## What to produce
Please report every line from the material that contains the word "reported".

START Material for this exercise

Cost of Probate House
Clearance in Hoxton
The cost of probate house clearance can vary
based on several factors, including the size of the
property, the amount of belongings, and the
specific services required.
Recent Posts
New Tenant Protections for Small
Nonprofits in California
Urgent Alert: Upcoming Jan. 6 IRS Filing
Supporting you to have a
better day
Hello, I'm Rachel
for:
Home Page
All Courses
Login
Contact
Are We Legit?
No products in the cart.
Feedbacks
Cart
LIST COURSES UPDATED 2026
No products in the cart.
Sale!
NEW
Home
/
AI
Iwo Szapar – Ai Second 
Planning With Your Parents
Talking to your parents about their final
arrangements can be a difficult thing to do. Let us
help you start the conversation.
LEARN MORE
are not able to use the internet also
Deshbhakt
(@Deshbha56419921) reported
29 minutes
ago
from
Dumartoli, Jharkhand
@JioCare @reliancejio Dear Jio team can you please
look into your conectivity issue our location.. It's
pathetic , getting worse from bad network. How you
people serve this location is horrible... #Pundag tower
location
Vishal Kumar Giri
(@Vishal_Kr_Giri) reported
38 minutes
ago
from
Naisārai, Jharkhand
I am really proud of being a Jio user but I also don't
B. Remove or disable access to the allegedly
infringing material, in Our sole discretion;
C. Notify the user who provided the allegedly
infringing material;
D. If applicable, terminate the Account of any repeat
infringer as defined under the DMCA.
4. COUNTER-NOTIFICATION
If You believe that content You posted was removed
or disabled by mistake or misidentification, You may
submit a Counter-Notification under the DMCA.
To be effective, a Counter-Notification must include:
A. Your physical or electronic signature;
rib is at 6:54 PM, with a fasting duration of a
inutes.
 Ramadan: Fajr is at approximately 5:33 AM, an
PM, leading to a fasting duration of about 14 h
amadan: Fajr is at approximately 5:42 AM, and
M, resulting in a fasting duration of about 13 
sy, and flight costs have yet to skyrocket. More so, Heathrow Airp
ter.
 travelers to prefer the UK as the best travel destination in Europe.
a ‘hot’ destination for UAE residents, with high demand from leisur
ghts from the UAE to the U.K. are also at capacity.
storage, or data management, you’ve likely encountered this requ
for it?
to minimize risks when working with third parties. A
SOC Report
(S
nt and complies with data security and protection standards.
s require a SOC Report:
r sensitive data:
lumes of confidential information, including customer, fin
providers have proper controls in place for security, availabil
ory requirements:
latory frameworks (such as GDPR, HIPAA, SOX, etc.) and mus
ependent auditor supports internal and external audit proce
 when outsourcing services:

END Material for this exercise

## Result of the task
(@Deshbha56419921) reported
(@Vishal_Kr_Giri) reported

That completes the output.